Es war weder Auftrag noch Intention der Studie, eine Monographie zum Thema vorzulegen oder einzelne Fälle herauszuarbeiten und zu (ver)urteilen. Im Gegenteil wäre eine Landtagsfraktion hierfür nicht der passende Auftraggeber, eine Bearbeitungszeit von vielen Jahren notwendig und Verurteilungen persönlicher Biografien bzw. politisches Lagerdenken als Beitrag einer notwendigen geschichtspolitischen Aufarbeitung ungeeignet.

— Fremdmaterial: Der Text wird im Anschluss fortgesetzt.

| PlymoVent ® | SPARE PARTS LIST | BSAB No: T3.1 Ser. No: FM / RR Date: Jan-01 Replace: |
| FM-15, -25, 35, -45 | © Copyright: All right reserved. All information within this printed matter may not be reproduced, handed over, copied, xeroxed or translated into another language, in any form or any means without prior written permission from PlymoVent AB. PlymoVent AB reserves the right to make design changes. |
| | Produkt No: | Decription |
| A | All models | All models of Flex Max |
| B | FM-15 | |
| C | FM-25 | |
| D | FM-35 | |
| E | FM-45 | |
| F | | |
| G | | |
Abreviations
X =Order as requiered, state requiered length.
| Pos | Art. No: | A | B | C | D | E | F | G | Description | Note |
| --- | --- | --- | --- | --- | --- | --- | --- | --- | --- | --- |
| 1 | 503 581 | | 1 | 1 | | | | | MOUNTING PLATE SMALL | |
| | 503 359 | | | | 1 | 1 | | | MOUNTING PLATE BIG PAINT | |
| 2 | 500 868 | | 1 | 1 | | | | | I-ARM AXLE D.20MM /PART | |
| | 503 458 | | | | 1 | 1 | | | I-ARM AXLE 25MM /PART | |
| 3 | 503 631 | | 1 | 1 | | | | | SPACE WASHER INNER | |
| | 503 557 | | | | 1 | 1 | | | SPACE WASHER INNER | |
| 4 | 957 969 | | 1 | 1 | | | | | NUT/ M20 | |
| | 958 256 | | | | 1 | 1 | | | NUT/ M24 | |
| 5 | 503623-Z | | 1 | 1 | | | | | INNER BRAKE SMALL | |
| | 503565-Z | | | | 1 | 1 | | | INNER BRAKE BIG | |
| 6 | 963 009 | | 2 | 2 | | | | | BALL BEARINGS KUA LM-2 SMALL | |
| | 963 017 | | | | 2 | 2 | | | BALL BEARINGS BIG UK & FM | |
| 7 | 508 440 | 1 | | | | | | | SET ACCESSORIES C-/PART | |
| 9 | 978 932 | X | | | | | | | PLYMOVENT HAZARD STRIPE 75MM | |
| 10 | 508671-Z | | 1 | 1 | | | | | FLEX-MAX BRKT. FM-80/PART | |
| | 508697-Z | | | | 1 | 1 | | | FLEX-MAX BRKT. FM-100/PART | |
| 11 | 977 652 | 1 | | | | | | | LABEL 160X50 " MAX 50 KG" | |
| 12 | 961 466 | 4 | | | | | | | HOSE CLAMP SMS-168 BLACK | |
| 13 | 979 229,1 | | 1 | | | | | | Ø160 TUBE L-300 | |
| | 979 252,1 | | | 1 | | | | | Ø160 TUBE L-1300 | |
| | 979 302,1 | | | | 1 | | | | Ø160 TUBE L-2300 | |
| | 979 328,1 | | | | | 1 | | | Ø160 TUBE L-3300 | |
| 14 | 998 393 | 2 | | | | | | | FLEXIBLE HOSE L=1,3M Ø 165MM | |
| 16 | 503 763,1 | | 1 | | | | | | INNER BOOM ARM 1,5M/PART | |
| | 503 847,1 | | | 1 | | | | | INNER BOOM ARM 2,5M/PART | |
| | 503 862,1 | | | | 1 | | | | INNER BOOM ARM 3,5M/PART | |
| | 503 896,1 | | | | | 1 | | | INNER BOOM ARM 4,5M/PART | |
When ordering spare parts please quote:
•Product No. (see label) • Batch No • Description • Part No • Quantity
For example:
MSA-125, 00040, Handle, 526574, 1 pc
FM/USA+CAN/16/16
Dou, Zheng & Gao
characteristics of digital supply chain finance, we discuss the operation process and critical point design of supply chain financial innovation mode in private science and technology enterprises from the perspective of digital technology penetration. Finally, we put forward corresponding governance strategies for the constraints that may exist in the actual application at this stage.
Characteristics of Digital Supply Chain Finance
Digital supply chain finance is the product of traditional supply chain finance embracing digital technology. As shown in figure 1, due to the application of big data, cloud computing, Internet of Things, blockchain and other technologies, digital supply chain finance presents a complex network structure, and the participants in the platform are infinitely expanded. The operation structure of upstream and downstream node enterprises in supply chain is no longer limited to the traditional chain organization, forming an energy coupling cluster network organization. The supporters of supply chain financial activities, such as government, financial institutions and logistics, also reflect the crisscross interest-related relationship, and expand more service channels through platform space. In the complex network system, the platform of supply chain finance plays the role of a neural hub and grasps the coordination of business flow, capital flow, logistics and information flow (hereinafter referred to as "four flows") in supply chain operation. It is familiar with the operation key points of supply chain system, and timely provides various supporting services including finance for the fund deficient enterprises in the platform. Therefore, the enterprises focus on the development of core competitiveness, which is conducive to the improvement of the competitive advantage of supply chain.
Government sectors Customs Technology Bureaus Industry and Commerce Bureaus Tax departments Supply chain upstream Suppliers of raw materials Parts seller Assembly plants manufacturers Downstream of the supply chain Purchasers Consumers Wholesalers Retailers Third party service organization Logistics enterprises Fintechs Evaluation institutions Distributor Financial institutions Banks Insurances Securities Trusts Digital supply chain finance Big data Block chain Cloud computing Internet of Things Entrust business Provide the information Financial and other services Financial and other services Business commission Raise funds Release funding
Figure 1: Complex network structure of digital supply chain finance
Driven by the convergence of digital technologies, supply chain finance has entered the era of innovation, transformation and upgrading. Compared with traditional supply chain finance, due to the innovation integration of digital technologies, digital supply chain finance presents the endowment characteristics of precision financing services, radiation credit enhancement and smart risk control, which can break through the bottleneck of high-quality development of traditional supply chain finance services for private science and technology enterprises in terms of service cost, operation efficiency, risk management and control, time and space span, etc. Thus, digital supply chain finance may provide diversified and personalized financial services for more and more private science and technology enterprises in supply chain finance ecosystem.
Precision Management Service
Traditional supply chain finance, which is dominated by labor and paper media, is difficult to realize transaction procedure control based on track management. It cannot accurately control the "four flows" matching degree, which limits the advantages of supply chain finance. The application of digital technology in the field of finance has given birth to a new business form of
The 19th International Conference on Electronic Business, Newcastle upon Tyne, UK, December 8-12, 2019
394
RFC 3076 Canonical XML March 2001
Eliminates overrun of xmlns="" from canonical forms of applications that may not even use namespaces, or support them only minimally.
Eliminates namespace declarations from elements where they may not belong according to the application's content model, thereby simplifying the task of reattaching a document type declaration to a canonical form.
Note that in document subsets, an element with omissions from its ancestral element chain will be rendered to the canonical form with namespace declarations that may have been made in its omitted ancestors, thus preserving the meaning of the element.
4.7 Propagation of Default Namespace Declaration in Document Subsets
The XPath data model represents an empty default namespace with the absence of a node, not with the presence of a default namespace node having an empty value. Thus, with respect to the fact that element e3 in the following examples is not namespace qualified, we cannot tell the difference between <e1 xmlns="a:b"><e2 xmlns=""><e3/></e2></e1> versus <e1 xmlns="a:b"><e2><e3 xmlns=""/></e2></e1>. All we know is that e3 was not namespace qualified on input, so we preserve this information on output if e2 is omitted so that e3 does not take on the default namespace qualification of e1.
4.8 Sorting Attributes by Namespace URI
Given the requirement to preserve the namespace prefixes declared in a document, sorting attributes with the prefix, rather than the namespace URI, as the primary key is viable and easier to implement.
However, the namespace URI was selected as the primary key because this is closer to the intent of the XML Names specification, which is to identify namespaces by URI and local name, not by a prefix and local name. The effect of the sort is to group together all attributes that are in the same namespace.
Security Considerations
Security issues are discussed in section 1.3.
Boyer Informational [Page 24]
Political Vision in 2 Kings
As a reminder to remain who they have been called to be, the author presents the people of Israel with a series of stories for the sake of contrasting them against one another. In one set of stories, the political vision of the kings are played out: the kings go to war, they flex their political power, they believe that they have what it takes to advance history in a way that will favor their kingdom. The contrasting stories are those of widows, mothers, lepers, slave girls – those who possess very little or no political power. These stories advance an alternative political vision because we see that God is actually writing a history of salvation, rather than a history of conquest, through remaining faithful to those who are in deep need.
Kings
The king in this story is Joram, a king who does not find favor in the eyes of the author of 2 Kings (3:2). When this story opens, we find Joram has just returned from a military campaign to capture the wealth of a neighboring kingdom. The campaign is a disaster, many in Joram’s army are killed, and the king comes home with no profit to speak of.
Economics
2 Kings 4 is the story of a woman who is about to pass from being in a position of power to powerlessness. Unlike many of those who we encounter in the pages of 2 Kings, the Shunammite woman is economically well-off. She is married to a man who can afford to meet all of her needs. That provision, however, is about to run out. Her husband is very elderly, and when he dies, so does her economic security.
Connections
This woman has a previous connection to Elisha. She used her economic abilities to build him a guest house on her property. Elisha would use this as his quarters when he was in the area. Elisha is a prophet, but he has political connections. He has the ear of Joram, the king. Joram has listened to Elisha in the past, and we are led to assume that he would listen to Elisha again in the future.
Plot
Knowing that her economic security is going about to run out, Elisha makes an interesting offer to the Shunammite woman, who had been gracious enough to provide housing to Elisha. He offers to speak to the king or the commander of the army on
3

Deshalb wurde die Studie von Beginn an nur angelegt und ihre Ergebnisse öffentlich nur dargestellt als Basis und Aufforderung für eine notwendige weitere Aufarbeitung verdrängter hessischer Geschichte und ihrer politischen Auswirkungen bis heute. Nicht mehr, aber auch nicht weniger sollte die Studie leisten – und genau das hat sie geleistet, wie das erhebliche Medienecho, eine Vielzahl geschichtspolitischer Wortmeldungen und die Einsetzung einer historischen Kommission zeigen.

Insofern ist es also leicht, bei der Studie viele im Anschluss an sie aufgeworfene Fragen aufzuzählen. Jedoch ist dies eben kein Manko, sondern es war vielmehr Sinn der Studie. Die politisch-ideologisch Kritik, welche der Studie auch zuteilwurde, möchten wir hier nicht weiter kommentieren, weil sie so vorhersehbar wie ahistorisch ist.
Zwei weitere Vorwürfe, welche teils von Historikern und teils von Betroffenen vorgebracht wurden, verdienen jedoch unsere Beachtung. Der Vorwurf, die Studie liefere kaum neue Erkenntnisse, verblüfft angesichts der Tatsache, dass die Parteien, der Hessische Landtag und auch die Wissenschaft bisher weder die sehr zahlreichen NSDAP, SS- oder SA-Mitgliedschaften ehemaliger Abgeordnete ausweisen, noch der Bedeutung zahlreicher, teils prominenter und zeitlich in diversen Fraktionen und Ämtern gehäufter NS-Vergangenheiten jemals nachgegangen sind.

Dieser Nichts-Neues-Vorwurf steht zudem im Widerspruch zu einem weiteren Vorwurf, die Ergebnisse stimmten nicht bzw. sie seien aufgebauscht. Denn im Gegenteil vermeidet die Studie geschichtspolitische (Vor-)Verurteilungen. Sie entlastet z. B. spätere politisch herausragende Persönlichkeiten wie Karl-Heinz Koch und Rudi Arndt sogar ausdrücklich, indem sie politische Verirrung, gesellschaftlichen Druck, jugendliches Alter, jahrelange Indoktrination und auch Opportunismus als NSDAP-Beitrittsgründe benennt, welche (Um)Wege in die demokratische Gesellschaft zulassen.

Daneben bieten allein die Unterlagen des Berlin Dokument Center ausreichend Hinweise, dass eine ehrliche und offene Aufarbeitung dessen bislang unterblieb, zumal bei ca. einem guten Dutzend ehemaliger Abgeordneter eine weitergehende,  weil sehr frühe NSDAP oder aktive SA-, SS-Mitgliedschaft oder Bekleidung ranghoher staatlicher NS-Positionen vorliegt.

Wie bereits ausgeführt, kann dies nur ein Ausgangspunkt für Aufarbeitung sein, welche durch weiteres Material in den Entnazifizierungsakten, in Personalakten, Wehrmachtsunterlagen usw. zu vertiefen ist. Zur Beurteilung der politischen Persönlichkeit und ihres Wirkens sind schließlich die gesamte Biographie und das weitere politische Umfeld zu betrachten. Dies kann nur mit einem umfassenden Forschungsprojekt gelingen. Wenn die Studie dazu anregt, dass es nach über 60 Jahren endlich zu einer ehrlichen Betrachtung der Übergänge vom faschistischen dritten Reich zur Bundesrepublik kommt und diese Betrachtung Eingang in das heutige demokratische Selbstverständnis der Parteien, Institutionen und Bevölkerung findet, dann hat sie ihr Ziel erreicht.

Die Studie findet sich im Internetportal der Partei Die LINKE.